• Problem to work on:
Only the text of the entries below should be returned, exactly as given, without pictures.

————————

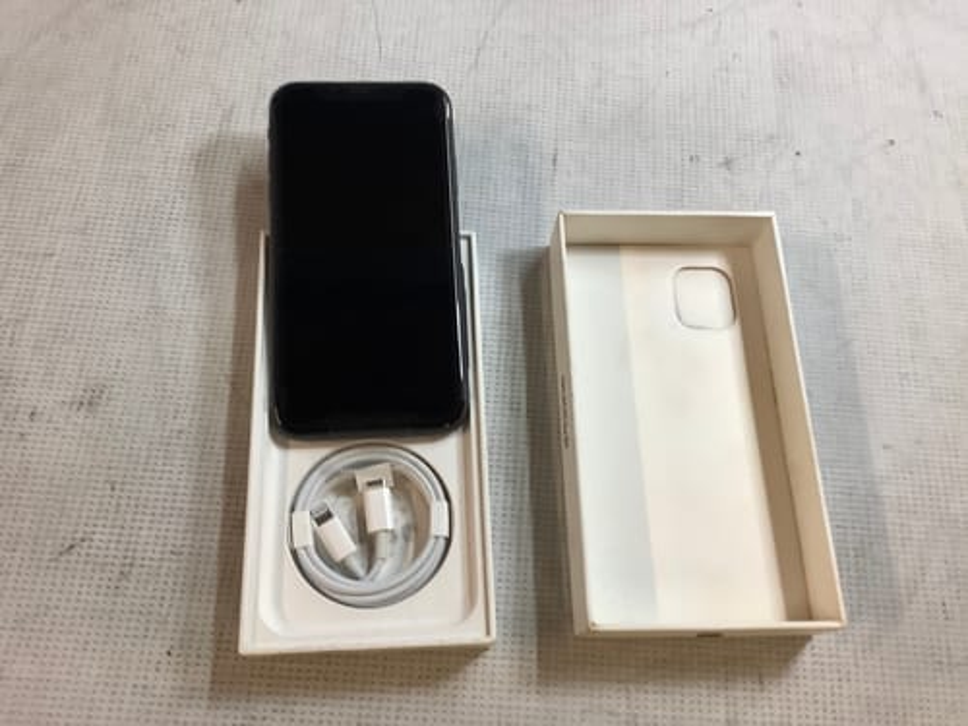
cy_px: 363
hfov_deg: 58.4
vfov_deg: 45.4
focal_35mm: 31
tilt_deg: -66.7
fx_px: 867
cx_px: 484
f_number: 2.4
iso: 100
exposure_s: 1/50
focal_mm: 3.3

————————

• Task output:
cy_px: 363
hfov_deg: 58.4
vfov_deg: 45.4
focal_35mm: 31
tilt_deg: -66.7
fx_px: 867
cx_px: 484
f_number: 2.4
iso: 100
exposure_s: 1/50
focal_mm: 3.3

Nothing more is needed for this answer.